The rise of usage-based models
Such models are becoming possible as bandwidth-on-demand becomes a reality for carriers. "It's a new way for enterprises to utilize Ethernet services," said Erin Dunne of Vertical Systems Group.
Infinera Corp. recently introduced a dynamic-bandwidth feature that could come into play here. And of course, SDN is being eyed as a way to make on-demand provisioning possible.
"To anyone asking why optical transport cares about SDN, I think we overwhelmingly got the answer that bandwidth-on-demand is the reason," said analyst Mike Genovese of MKM Partners.

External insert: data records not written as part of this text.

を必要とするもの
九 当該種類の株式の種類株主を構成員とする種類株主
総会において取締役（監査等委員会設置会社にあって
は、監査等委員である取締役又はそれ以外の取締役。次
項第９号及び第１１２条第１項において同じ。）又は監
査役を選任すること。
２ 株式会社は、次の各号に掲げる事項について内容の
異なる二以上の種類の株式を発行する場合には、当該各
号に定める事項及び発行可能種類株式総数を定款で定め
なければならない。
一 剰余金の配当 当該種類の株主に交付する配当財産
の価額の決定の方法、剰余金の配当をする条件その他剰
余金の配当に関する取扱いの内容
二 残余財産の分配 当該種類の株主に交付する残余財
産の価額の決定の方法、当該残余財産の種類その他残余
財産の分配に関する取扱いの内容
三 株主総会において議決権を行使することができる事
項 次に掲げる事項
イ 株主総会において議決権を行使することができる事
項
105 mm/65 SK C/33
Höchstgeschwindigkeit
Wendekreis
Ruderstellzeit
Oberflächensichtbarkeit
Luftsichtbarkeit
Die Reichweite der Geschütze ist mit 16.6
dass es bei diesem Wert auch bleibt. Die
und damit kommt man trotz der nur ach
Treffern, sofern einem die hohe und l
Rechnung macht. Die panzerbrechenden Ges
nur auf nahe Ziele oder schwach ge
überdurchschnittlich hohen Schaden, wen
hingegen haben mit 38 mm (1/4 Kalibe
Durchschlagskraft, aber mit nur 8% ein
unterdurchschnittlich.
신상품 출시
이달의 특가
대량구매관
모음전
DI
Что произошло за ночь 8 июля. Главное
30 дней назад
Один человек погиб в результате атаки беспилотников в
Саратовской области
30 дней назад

Carrier Ethernet 2.0 happens
The first round of Carrier Ethernet 2.0 certifications will go out in January, and the Metro Ethernet Forum (MEF) is making a big deal of it, holding a special ceremony during its Carrier Ethernet Summit in San Diego on Jan. 29. Ethernet inventor Bob Metcalfe will even be there.
It's a lot of marketing, but the progress of Ethernet does warrant a "2.0" marker, analysts agree. "I thought it was really smart to identify this as, 'OK, we accomplished the major themes; now we've moved into the 2.0 era'," said Michael Howard, principal analyst with Infonetics Research Inc.
The MEF's next big initiative will focus on running Ethernet services on carrier clouds. "We had a lot of discussion about service management last year, and now you add SDN and the Metro Ethernet Forum initiative -- it's all coming together," said Heavy Reading analyst Stan Hubbard.
One lingering question is whether Carrier Ethernet 2.0 really needs so many classes of service -- three of them, applied to eight service types. "It's probably a little early. There's no crying need for it yet," said Patrick Donegan of Heavy Reading.
Ethernet turns 40
It's a good bet Bob Metcalfe's calendar is full on May 22, 2013. We don't know what's being planned, but we're sure to hear about it -- a lot -- as the date approaches. So, get ready to raise a glass.